E.     Questions for Consideration

  1. What types of supports are most important for assisting persons falling within this area of the law to understand and assert their rights? Should the focus of supports be on provision of accessible, timely and appropriate information; assistance in navigating complex systems; supporting affected individuals to articulate their values and wishes; support to advocate for their rights; or some other needs?
  2. What can be learned from the history of the Advocacy Act to guide reforms to the provision of supports for persons falling within this area of the law?
  3. Are there ways to strengthen existing supports for accessing rights under legal capacity, decision-making and guardianship laws, including rights advice, section 3 counsel and legal aid services for persons falling within this area of the law? Are there ways in which these supports could be expanded to reach a broader range of needs?
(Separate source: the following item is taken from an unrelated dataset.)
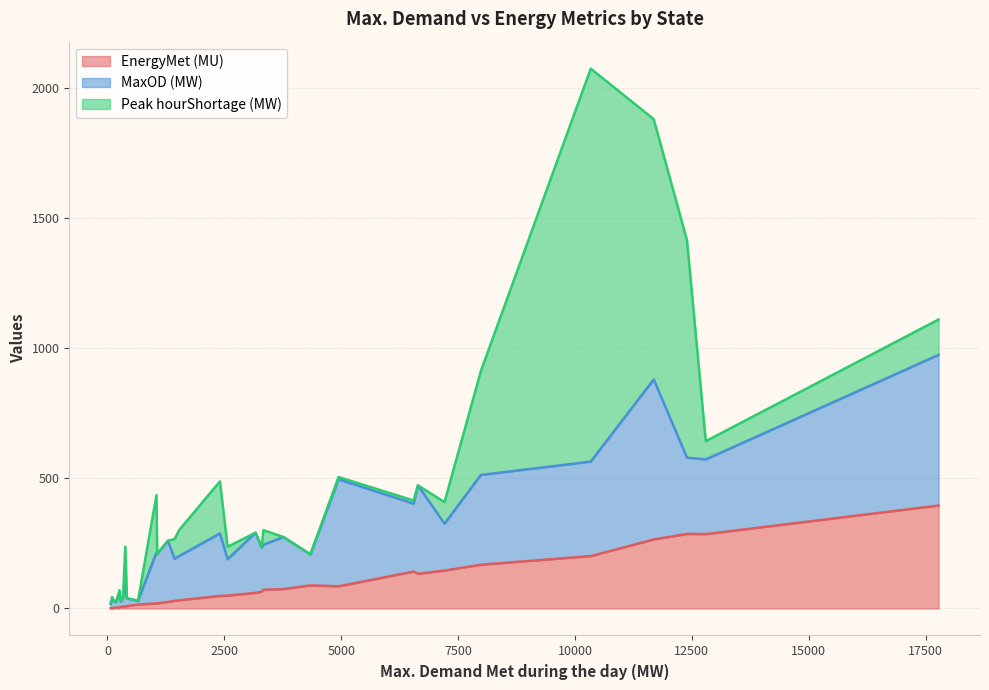

What is the highest value of the EnergyMet (MU) series?

395.6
  4. What can be learned from supports to accessing the law in other jurisdictions or in other Ontario programs?
  5. Should supports be provided proactively, or upon the request of the individual? Does this differ at various points in the system?
  6. Who should deliver supports to accessing the law in this area? For example, should supports be provided through community agencies, a specialized public institution, or embedded institution-specific supports?